Hawai’i is experiencing a huge, huge tourism boom after the pandemic drought. How are you making the most of that?
That transition from zero to 1,000% has been amazing but absolutely insane at the same time. Last year, we pretty much shut down tourism during the pandemic. Locally, we understood why, but it really hurt the tourism segment of our business. It’s a little bit jarring because we went from nothing to selling so quickly that we can’t keep some of our top sellers in stock. Right now, it’s really trying to manage our existing inventory levels and our access to capital so that we can fund ways where we can grow again. To put it another way, it feels like the paddles were on our heart — a total jumpstart. That’s been fun but kind of crazy.
Going forward, are you targeting more of an e-commerce presence, or are your retail partners still going to be your bread and butter?
Moving into this year, we’re trying to shift a bit more of a balance between e-commerce and our B2B. You know, B2B was our bread and butter for over 30 years, but there’s a huge opportunity, especially for a local Hawaiian company, to come in and really pursue this as a direct-to-consumer brand. During the pandemic, our sales shot up direct to consumers through e-commerce because they weren’t able to buy us in the stores.
This year we’re actually launching a crowdfunding campaign to create a product that we’ve already been testing. It’s really cool — we’re using algae in our soles to replace petroleum. Going forward, we’re trying to shift away from the low-cost provider that we traditionally were and embrace sustainability.
You’ve been working with different artists for different designs. How do you develop new colorways and those partnerships?
I’m not sure if you’re too familiar with areas of Oʻahu, but Kaka’ako is actually a small section of the island.
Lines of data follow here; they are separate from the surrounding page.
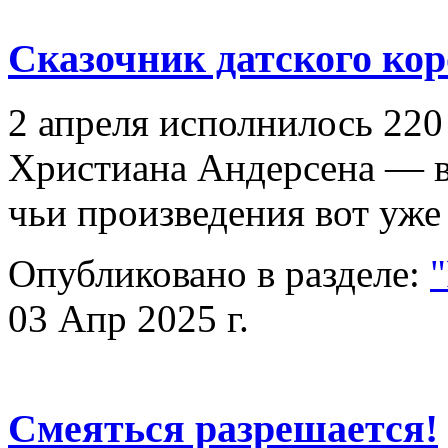
Сказочник датского кор
2 апреля исполнилось 220
Христиана Андерсена — ве
чьи произведения вот уж
Опубликовано в разделе:
03 Апр 2025 г.
Смеяться разрешается!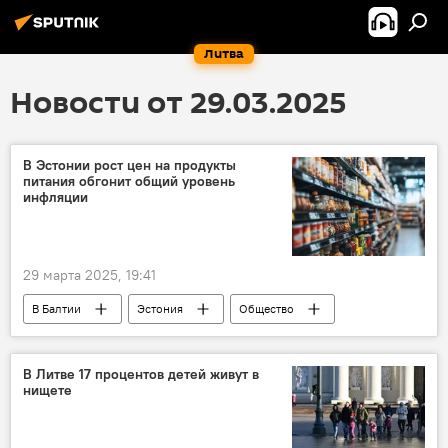
Литва
Новости от 29.03.2025
В Эстонии рост цен на продукты
питания обгонит общий уровень
инфляции
29 марта 2025, 19:41
В Балтии
Эстония
Общество
Экономика
инфляция
рост цен
продукты питания
продукты
В Литве 17 процентов детей живут в
нищете
общество
экономика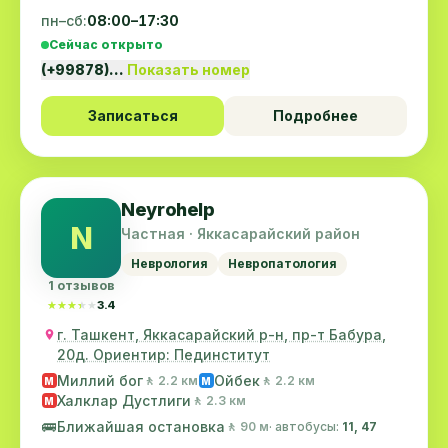
пн–сб:
08:00–17:30
Сейчас открыто
(+99878)…
Показать номер
Записаться
Подробнее
Neyrohelp
N
Частная · Яккасарайский район
Неврология
Невропатология
1 отзывов
★★★★★
★★★★★
3.4
г. Ташкент, Яккасарайский р-н, пр-т Бабура,
20д. Ориентир: Пединститут
Миллий бог
Ойбек
🚶 2.2 км
🚶 2.2 км
M
M
Халклар Дустлиги
🚶 2.3 км
M
🚌
Ближайшая остановка
🚶 90 м
· автобусы:
11, 47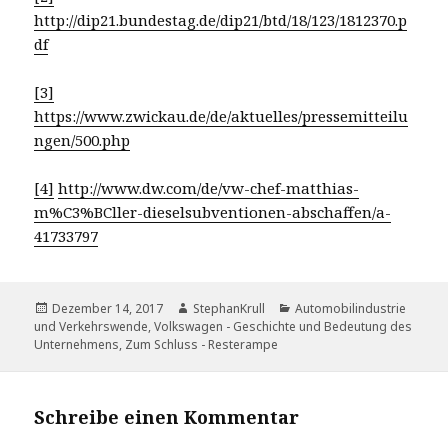
http://dip21.bundestag.de/dip21/btd/18/123/1812370.p
df
[3]
https://www.zwickau.de/de/aktuelles/pressemitteilu
ngen/500.php
[4]
http://www.dw.com/de/vw-chef-matthias-
m%C3%BCller-dieselsubventionen-abschaffen/a-
41733797
Veröffentlicht
Autor
Kategorien
Dezember 14, 2017
StephanKrull
Automobilindustrie
am
und Verkehrswende
,
Volkswagen - Geschichte und Bedeutung des
Unternehmens
,
Zum Schluss - Resterampe
Schreibe einen Kommentar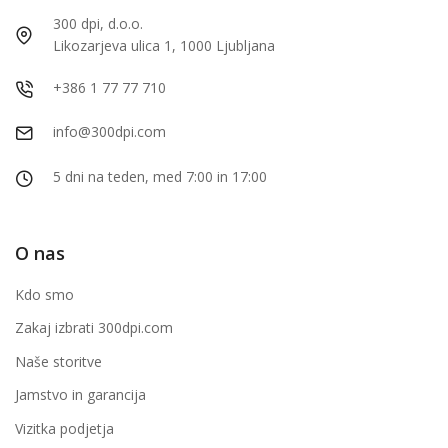
300 dpi, d.o.o.
Likozarjeva ulica 1, 1000 Ljubljana
+386 1 77 77 710
info@300dpi.com
5 dni na teden, med 7:00 in 17:00
O nas
Kdo smo
Zakaj izbrati 300dpi.com
Naše storitve
Jamstvo in garancija
Vizitka podjetja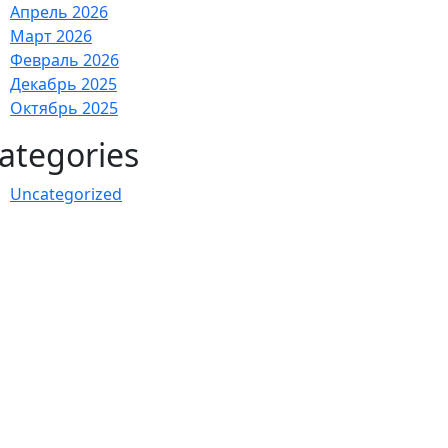
Апрель 2026
Март 2026
Февраль 2026
Декабрь 2025
Октябрь 2025
ategories
Uncategorized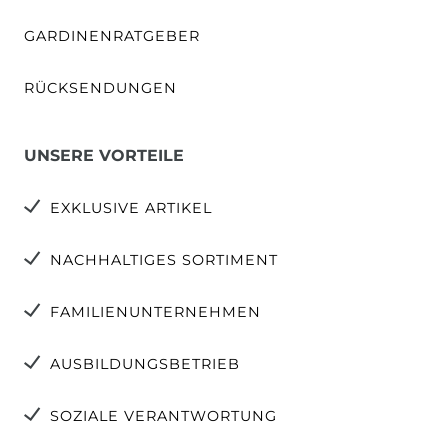
GARDINENRATGEBER
RÜCKSENDUNGEN
UNSERE VORTEILE
EXKLUSIVE ARTIKEL
NACHHALTIGES SORTIMENT
FAMILIENUNTERNEHMEN
AUSBILDUNGSBETRIEB
SOZIALE VERANTWORTUNG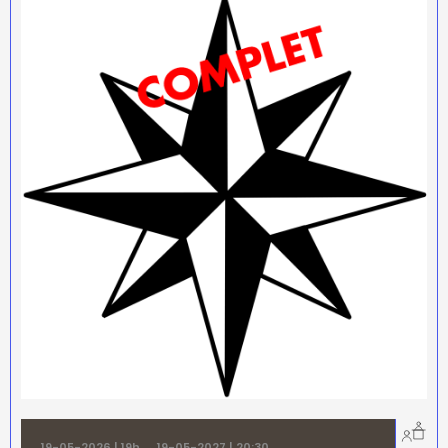
19-05-2026 | 19h
→
19-05-2027 | 20:30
This area is has been known for a long time as very industrial, and within the last 10 to 15 years, it’s kind of changed. There are huge murals all over the buildings around Kaka’ako so that pretty much if you walk on any street, you’re gonna see amazing art from local and international artists. We wanted to reflect that feeling in our slippers. So far, we have partnered with two artists who have done murals in the area to create unique artwork for our footwear. It’s really exciting because these people have given us different perspectives. While we understand color trends and things like that, they get to do amazing things with their art.
As a Native Hawaiian, how are you trying to integrate your identity into the brand?
Everything we’ve done from the very start of our business has been trying to integrate that aspect of ourselves. We’ve been trying to align the outward face of our brand with our internal values as a family, as Native Hawaiians, as a woman-owned, queer-owned business. We’re trying to bring a lot of these things that are generally in the background of a lot of brands to the forefront. The sustainability aspect, for instance — that’s a personal value that we have. Naming our company Kaka’ako Kasuals is giving it a location in Hawaii, as opposed to just any other footwear brand. We’ve used primarily Native Hawaiian artists in our products. Also, renaming styles to the street names of Kaka’ako was really important to us because that gave us even more value here to say that we are from here, we’re local.
Do you see yourself growing the business over the long term, or is the business something you hope to sell to another person one day?
In my family, there’s a long history of running family businesses. I would hope that eventually, somebody in our family would want to continue it, but sometimes the kids in the next generation don’t want to buy the business, or they don’t want to work in it anymore. If Nike comes calling, I wouldn’t necessarily say no! But for now, we plan to build and grow the business and hopefully pass it down to somebody who cares. Whether that’s family or not is yet to be determined.